Mme Christine Arrighi (EcoS). Vous avancez l’argument de la réduction d’impôt pour les dons aux associations, mais elle ne concerne pas les non-imposables et ce dispositif ne vise pas du tout le même objet que la réduction d’impôt bénéficiant aux bénévoles qui utilisent leur véhicule personnel pour les besoins d’une association. Le bénévolat peut être vu comme un don de soi.

M. le président Éric Coquerel. Je soutiens ces amendements : les bénévoles bénéficiant d'une réduction d'impôt sont avantagés par rapport à ceux qui n’en bénéficient pas. Ce n’est pas acceptable.

M. Éric Woerth (EPR). Je rappelle que 50 % des Français ne paient pas d’impôt sur le revenu. Dans ces conditions, il me semble naturel que ceux qui en paient puissent dans certains cas bénéficier d’une réduction. Quant à ceux qui n’en paient pas, comment pourraient-ils tomber sous zéro ?

M. le président Éric Coquerel. Avec la TVA et la CSG, tous les Français paient des impôts !

M. Jean-Paul Mattei (Dem). Les bénévoles sont-ils demandeurs d’un tel dispositif ? Ils sont tellement heureux de donner aux autres. Pourquoi créer une sorte de statut professionnel ?

Mme Marie-Christine Dalloz (DR). Les collègues qui ont proposé ces amendements sont dans l’excès : non seulement le monde bénévole n’est pas demandeur, mais en outre les associations que vous défendez sont déjà suffisamment aidées par des subventions et des réductions d’impôt. On ne peut pas gagner sur tous les tableaux !

M. le président Éric Coquerel. Soyez logique et demandez la suppression de la réduction d’impôt pour les bénévoles !

La commission rejette les amendements.

Amendement I-CF850 de M. Sébastien Peytavie

M. Tristan Lahais (EcoS). L'amendement vise à intégrer les tiers-lieux sociaux et culturels dans le dispositif de réduction d’impôt pour don à une association. Ces lieux jouent un rôle fondamental dans la création de formes alternatives d'organisation sociale, mais doivent faire face à un contexte de réduction de leurs moyens, notamment dans le PLF 2025.

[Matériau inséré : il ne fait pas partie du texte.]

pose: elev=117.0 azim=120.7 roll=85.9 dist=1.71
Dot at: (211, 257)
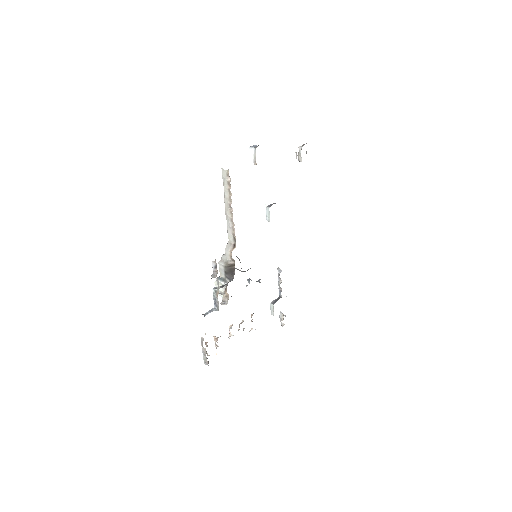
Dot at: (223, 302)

M. Charles de Courson, rapporteur général. La rédaction de l’article 200 du code général des impôts est suffisamment large pour inclure ces tiers-lieux.

Avis défavorable.

M. Michel Castellani (LIOT). Je soutiens cet amendement en raison de l’importance des tiers-lieux dans la vie associative, mais aussi pour la promotion de l’esprit d’initiative.

La commission rejette l’amendement.

Amendement I-CF395 de Mme Léa Balage El Mariky

Mme Christine Arrighi (EcoS). Les articles 200 et 238 bis du CGI laissent planer un doute sur le régime fiscal des coordinations et fédérations d'associations qui concourent à l'objectif d'intérêt général des associations qu'elles représentent.

De ce fait, certains groupements se sont vus refuser la possibilité de recourir au mécénat. Nous proposons donc que ces structures puissent bénéficier du mécénat et du mécénat de compétence auprès de particuliers, fondations et entreprises.

M. Charles de Courson, rapporteur général. Les coordinations et fédérations d'associations sont d’ores et déjà éligibles si elles remplissent les conditions de l'article 200. Cet amendement est donc inutile, voire dangereux car il pourrait permettre par exemple à une fédération assurant un simple rôle de coordination avec un seul salarié d’en bénéficier.

Avis défavorable.

Mme Christine Arrighi (EcoS). Le manque de clarté de ces articles peut conduire à une situation où une de ces structures serait exclue du dispositif alors que leurs statuts prévoient qu’elle concourt à l’objectif d’intérêt général.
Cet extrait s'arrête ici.